Ah well, thanks for the reply. I just wanted to put my $0.02 in against such proprietary practices as you severly limit non-Windows users from using your application.
And, honestly, I don't know what era in you live to call this "a blast from the past", C# is as contemporary as it can get, and clickonce employment is also a recent technology.
Some very famous programs such as Github for Windows or Google Chrome use clickonce too...
You're actually incorrect by stating clickonce is a recent technology though, having been released in 2003 I believe, but it doesn't really matter.
Most of the following could be moot if you're using C# as a RAD tool, as no really good ones exist at all IMO, so C# is as good an option as any (I'm actually currently developing a tiny cross-platform OpenGL UI kit, for stuff like that). I'm trying to speak mostly from the standpoint of using C# for actual development, and distribution.
I really feel deeply against these types of practices, and I'll try to explain to some degree why they even exist at all. I'd also like to point out the C# almost forces you to use proprietary practices (It was designed as a Windows programming language, in an era where cross-platform programming is on the rise), and doesn't really have any right to exist in modern programming. If you want as contemportary as you can get, try Golang.
Basically all of Windows uses pre-historic practices, Microsoft consistently pumps out one OS update after the next with no real groundbreaking changes. They're just now getting a repository of some sort for applications, and it's the Windows Store... So developers have attempted to make the Windows experience feel like basically everything else (Mac OSX, most flavours of Linux, BSDs) and have implemented their own repositories for applications, and distributed installers which more-or-less operate like crude package managers. This is what the clickone installer does. (Google has even taken that a step further and have Google Chrome self-updating. A huge security risk IMO, and certainly not a practice to look up to.). This isn't a good practice for users of wine as installers have a bad habit of being unpredictable.
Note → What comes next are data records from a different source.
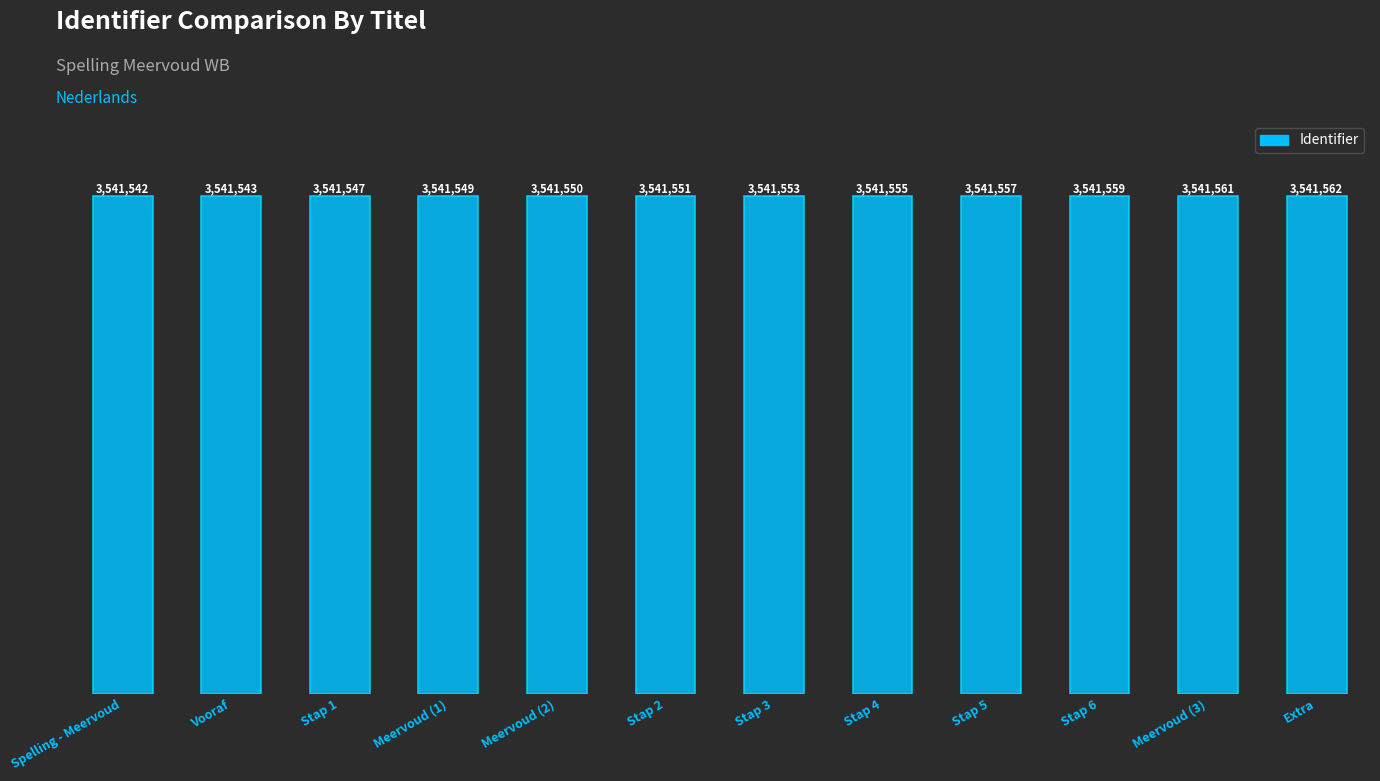

How many data points are less than 3541553?

6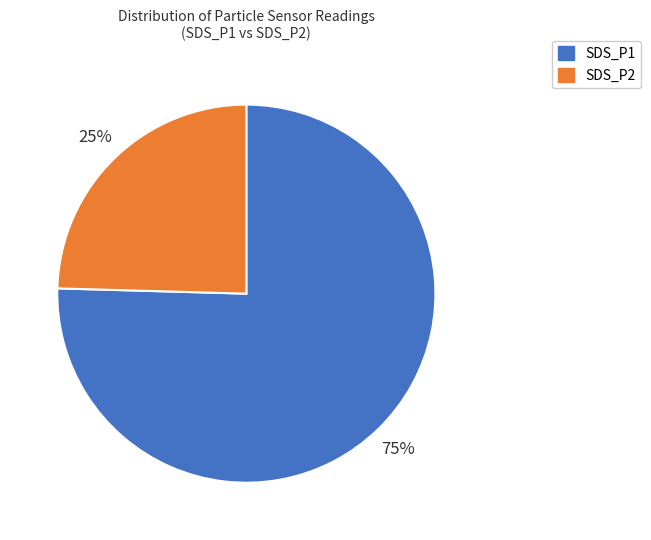

Rank the categories by value from highest to lowest.

SDS_P1, SDS_P2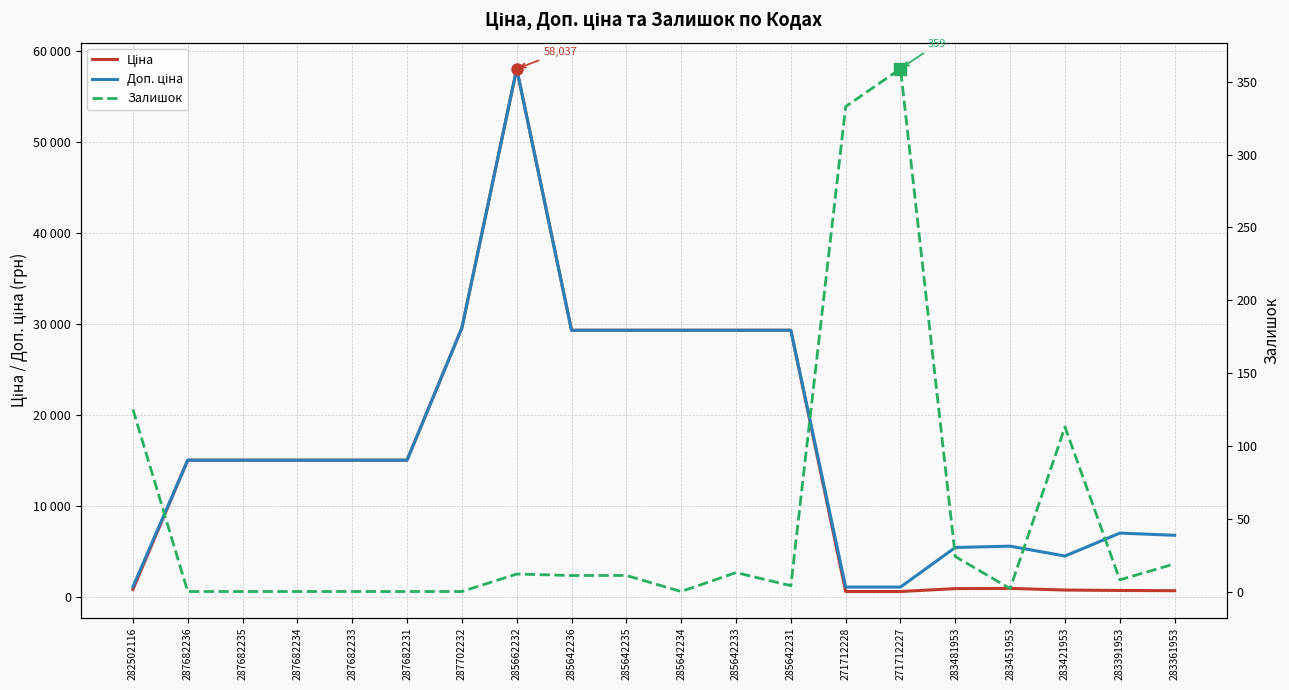

Which series has the largest range (max minus min)?

Ціна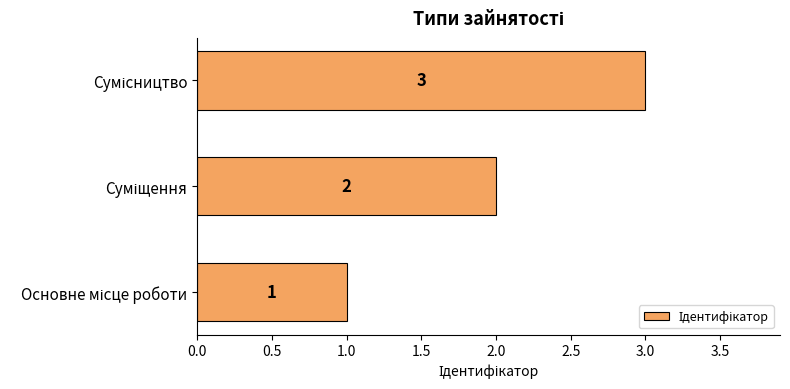

Count the values in the range 1 to 3.

3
In the modern day (2016), typically applications distribute the actual binaries of the program, as well as an installer option. This avoids a myriad of issues to do with putting the application into a repository (so not the installer) or running it on "other" systems. The installers are usually completely separate code with their own issues, it simply isn't reasonable to expect absolutely every user to be able conform to the installer's assumptions. WineHQ has many examples of applications running, but their installers do not.
Even further, most applications also distribute the source code (which I see you chose to require a formal request as per the GPL, which is another thing I haven't seen in a long time), further reducing security risk, and potential convenience pitfalls for advanced users.